Il n’est pas nécessaire de se salir les mains, il suffit de pousser un bouton, il me semble voir les soldats israéliens à bord, scruter avec leurs jumelles le champ de bataille, la plage, tandis que le ministre de la défense, Perez, secrétaire du parti travailliste, prépare le bulletin de guerre. Sept morts, dix morts, trois enfants, les papas, les mamans.

Elle s’appelle Huda, cette petite fille : belle comme le soleil, elle avait un t-shirt bleu clair et des pantalons bleus, elle courait les cheveux dans le vent, les mains derrière le cou comme pour maintenir la tête à sa place. J’ai appelé la télévision palestinienne, j’ai demandé qu’on m’envoie ses coordonnées pour l’adopter à distance. Elle sera ma fille et je serai son papa qui reprendra avec elle le discours là où il a été interrompu sur la plage.

Voila une raison de plus pour vivre et avoir patience. En pensant aussi à Renzo Maffei.

Hier matin j’étais en train de me rendre à Pontedera pour voir Renzo qui n’allait pas bien depuis un moment. Renzo, ces dernières années, avec Tom Benettollo et Rino Serri et beaucoup d’autres, avait donné vie à l’expérience inoubliable de Salam les jeunes de l’olivier, l’adoption à distance pour les enfants palestiniens. Il avait consacré des années importantes de sa vie et de son expérience aux enfants palestiniens, autour de lui s’étaient rassemblées les énergies les plus belles et plus propres de ce pays, de mon pays.

Avant que je m’engage sur l’autoroute, Agostino, un autre protagoniste de cette merveilleuse expérience de l’hôpital, m’a appelé pour me dire de ne plus venir. Pourquoi ? Renzo est mort.

Renzo était un dirigeant de Refondation, mon parti. Ce n’est pas à moi de le dire, mais ce parti va manquer aujourd’hui d’un de ses plus beaux morceaux, d’un de ceux qui m’ont fait aimer cette communauté de femmes et d’hommes passionnés de justice, amants de la liberté, constructeurs de paix et de futur.

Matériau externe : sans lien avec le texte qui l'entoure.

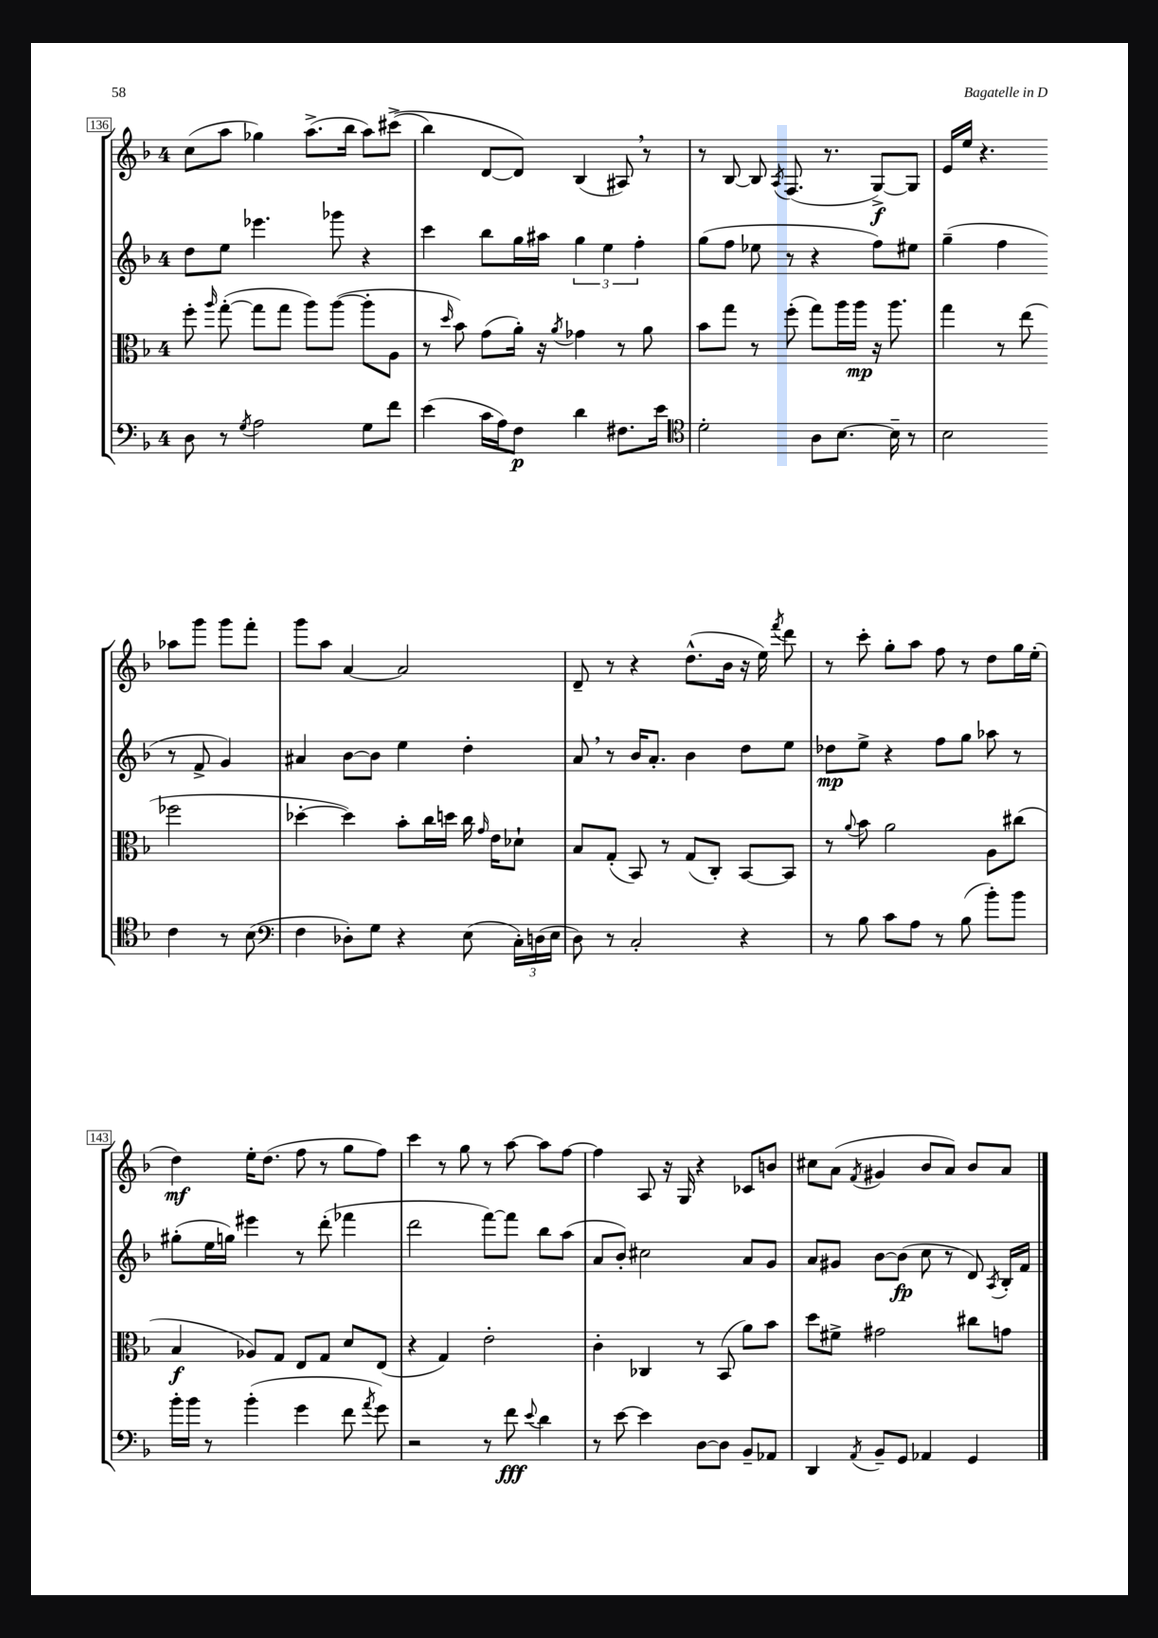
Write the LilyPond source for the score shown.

<<
\new StaffGroup <<
\new Staff = "s0" {
    \clef treble \key f \major \once \override Staff.TimeSignature.style = #'single-digit \time 4/4
    \autoBeamOff c''8[( a''8] ges''4) a''8.[->( bes''16] a''8[) cis'''8]->(\( |
    bes''4) d'8[~ d'8]\) bes4( ais8) \breathe r8 |
    r8 bes8~ bes8 \acciaccatura { a8 } f8.( r8. g8[~->\f) g8] |
    e'16[ e''16] r4. aes''8[ g'''8] g'''8[ f'''8]-. |
    g'''8[ a''8] a'4~ a'2 |
    d'8-- r8 r4 d''8.[-^( bes'16] r16 e''16) \acciaccatura { f'''8 } d'''8 |
    r8 c'''8-. g''8[-. a''8] f''8 r8 d''8[ g''16 e''16]-.( |
    d''4\mf) e''16[-. d''8.]( f''8 r8 g''8[ f''8]) |
    c'''4 r8 g''8 r8 a''8~ a''8[ f''8]~ |
    f''4 a8 r16 g16 r4 ces'8[ b'8] |
    cis''8[ a'8]( \acciaccatura { f'8 } gis'4 bes'8[ a'8]) bes'8[ a'8] \bar "|." |
}
\new Staff = "s1" {
    \clef treble \key f \major \once \override Staff.TimeSignature.style = #'single-digit \time 4/4
    \autoBeamOff d''8[ e''8] ees'''4. ges'''8 r4 |
    c'''4 bes''8[ g''16 ais''16] \tuplet 3/2 { g''4 e''4 f''4-. } |
    g''8[( f''8] ees''8 r8 r4 f''8[) eis''8] |
    g''4--( f''4 r8 f'8-> g'4) |
    ais'4 bes'8[~ bes'8] e''4 d''4-. |
    a'8 \breathe r8 bes'16[ a'8.]-. bes'4 d''8[ e''8] |
    des''8[\mp e''8]-> r4 f''8[ g''8] aes''8 r8 |
    gis''8[-.( e''16 g''16]) eis'''4 r8 d'''8-.( fes'''4 |
    d'''2 f'''8[~) f'''8] bes''8[ a''8]( |
    a'8[ bes'8]-.) cis''2 a'8[ g'8] |
    a'8[ gis'8] bes'8[~ bes'8]\fp( c''8 r8 d'8) \acciaccatura { a8 } bes16[-. f'16] \bar "|." |
}
\new Staff = "s2" {
    \clef alto \key f \major \once \override Staff.TimeSignature.style = #'single-digit \time 4/4
    \autoBeamOff f''8-. \grace { a''16 } g''8~-.( g''8[ g''8] a''8[) a''8]~( a''8[-. a8] |
    r8 \grace { d''16 } bes'8) g'8[( a'16]-.) r16 \acciaccatura { a'8 } ges'4 r8 a'8 |
    bes'8[ g''8] r8 f''8-.( g''8[) a''16 a''16]\mp r16 a''8. |
    g''4 r8 e''8( fes''2 |
    des''4~-. des''4) bes'8[-. c''16 d''16] c''16 \grace { g'16 } e'16[ des'8]-! |
    bes8[ g8]-.( bes,8) r8 g8[( c8]-.) bes,8[~ bes,8] |
    r8 \appoggiatura { a'8 } bes'8 a'2 a8[ cis''8]( |
    bes4\f aes8[) g8] e8[ g8] d'8[ e8]( |
    r4 g4) e'2-. |
    c'4-. ces4 r8 bes,8( a'8[) bes'8] |
    d''8[ fis'8]-> gis'2 cis''8[ g'8] \bar "|." |
}
\new Staff = "s3" {
    \clef bass \key f \major \once \override Staff.TimeSignature.style = #'single-digit \time 4/4
    \autoBeamOff d8 r8 \acciaccatura { g8 } a2 g8[ f'8] |
    e'4( c'16[ a16) f8]\p d'4 fis8.[ e'16] |
    \clef tenor d'2-. a8[ bes8.]~ bes16-- r8 |
    bes2 c'4 r8 bes8( |
    \clef bass f4 des8[-.) g8] r4 e8( \tuplet 3/2 { c16[-.) d16( e16] } |
    d8) r8 c2-. r4 |
    r8 bes8 c'8[ a8] r8 bes8( bes'8[-.) bes'8] |
    bes'16[-. bes'16] r8 bes'4-.( g'4 f'8 \acciaccatura { a'8 } g'8) |
    r2 r8 f'8\fff \appoggiatura { e'8 } d'4 |
    r8 e'8~ e'4 d8[~ d8] bes,8[-- aes,8] |
    d,4 \acciaccatura { a,8 } bes,8[-- g,8] aes,4 g,4 \bar "|." |
}
>>
>>
\layout { \context { \Score currentBarNumber = #136 \override BarNumber.stencil = #(make-stencil-boxer 0.1 0.3 ly:text-interface::print) } }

Renzo était un dirigeant de l’Arci, il a milité longtemps dans l’Arci enfants, avant d’assumer la responsabilité des politiques internationales de l’organisation en Toscane. Je présente mes condoléances à Paolo, président national de l’Arci, à Vincenzo, secrétaire régional, à Paolo Bernardini, et puis à Ambra, Raffaella, Roberto, Agostino, Paola et à tous les autres. A la chère Anna, à Donatella, à Brasilina et à Ambra, qui l’ont accompagné jusqu’à la fin de ce voyage va toute notre affection.